“Everyone deserves a chance to play” is the motto behind All Terrain Georgia, an initiative that offers free all-terrain wheelchairs at Georgia’s parks to those with physical challenges.
All-terrain wheelchairs look like rugged versions of everyday wheelchairs. They’re motorized, have a tank-like appearance, and wheels that are large and sturdy. In addition to being undeniably cool, they’re also part of a much bigger mission: to make the outdoors more accessible and enjoyable for all.
Last year, a fleet of all-terrain wheelchairs were made available at 11 state parks and historic sites in Georgia through All Terrain Georgia, a collaboration between the Georgia Department of Natural Resources and the Aimee Copeland Foundation founded by Aimee Copeland.
Copeland is an integrative therapist and outdoor enthusiast who got a rare, flesh-eating bacterial infection in 2012 following an accident on a homemade zip line. Amid life-saving surgery, doctors had to amputate both of her hands, her right leg below the knee, and her left leg.
“I gave myself a nice pity party,” Copeland, who was 24 at the time of the accident, told CBS News in an interview. “As sad as I was, I can only be sad that long before I get very bored and realize that I need to be outside.”
Over the past decade, Copeland has kept busy. She shared via Instagram that she has completed two master’s degrees, won two gold medals in national swimming competitions, and got married, among many other life updates. She also started her foundation, which involves promoting healing for people of all abilities while “providing accessible outdoor environments.”
“All Terrain Georgia is the pride and joy of Aimee Copeland Foundation,” Copeland said in a press release. “It’s been a long time coming and we’re honored to offer this life-changing program to the community.”
Designed to safely maneuver terrain that’s rough, wet, sandy, or snowy, these chairs are “giving Georgians who otherwise might not be able to navigate more difficult types of terrain the ability to hit the trails.”
According to the CDC, 11.1% of U.S. adults have a mobility disability and about 26% of adults have some type of disability. And yet, the most wheelchair-friendly national park in the country, South Dakota’s Badlands National Park, has only three trails of 17 (about 17%) that accommodate wheelchairs, per Aging in Place’s website.
Not only is the number of wheelchair-friendly trails limited, but they can also be risky, uncomfortable, and difficult to navigate, according to Disabled Hikers, a nonprofit “building disability community and justice in the outdoors.” Not to mention, the price of certain all-terrain wheelchairs can range between $13,000 to nearly $30,000.

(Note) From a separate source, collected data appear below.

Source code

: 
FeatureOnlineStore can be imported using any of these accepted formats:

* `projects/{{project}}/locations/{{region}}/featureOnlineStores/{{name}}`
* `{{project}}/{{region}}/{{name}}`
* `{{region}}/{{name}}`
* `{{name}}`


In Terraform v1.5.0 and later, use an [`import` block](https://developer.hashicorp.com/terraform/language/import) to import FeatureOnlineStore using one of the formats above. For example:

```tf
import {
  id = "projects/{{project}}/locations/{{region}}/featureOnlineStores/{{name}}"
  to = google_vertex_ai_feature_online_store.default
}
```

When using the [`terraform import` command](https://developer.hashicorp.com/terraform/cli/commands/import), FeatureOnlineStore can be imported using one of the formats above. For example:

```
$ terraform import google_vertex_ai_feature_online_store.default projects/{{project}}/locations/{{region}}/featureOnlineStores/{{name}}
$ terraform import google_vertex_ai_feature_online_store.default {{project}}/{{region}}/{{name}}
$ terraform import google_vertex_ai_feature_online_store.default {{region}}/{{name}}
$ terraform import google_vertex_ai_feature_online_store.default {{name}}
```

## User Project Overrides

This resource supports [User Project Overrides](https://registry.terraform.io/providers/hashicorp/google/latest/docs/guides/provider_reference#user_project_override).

But thanks to All Terrain Georgia, as long as you meet the requirements, get certified, make a reservation, and have a buddy, you’re all set to use one of the wheelchairs for free at one of the participating state parks in Georgia. The goal is to connect more people with the joys of nature.
“Being outside, close to nature, in the woods, sun on your face, fishing, or having a picnic with friends at one of our amazing Georgia State Parks is helping individuals with mobility impairments feel ‘normal’ again or like they are not secluded from the rest of their friends and family,” Melanie Dunn, a double amputee and the assistant director of the Aimee Copeland Foundation, told Nice News in an email.
Looking ahead, Dunn said the foundation will soon have the capability to move the chairs to other parks in the Georgia Department of Natural Resources System.
“Being in nature is freeing and the ultimate healing property that we have,” Dunn said, later adding: “We hope that everyone feels like a kid again! Everyone deserves the chance to play and do it as close to their backyard as possible.”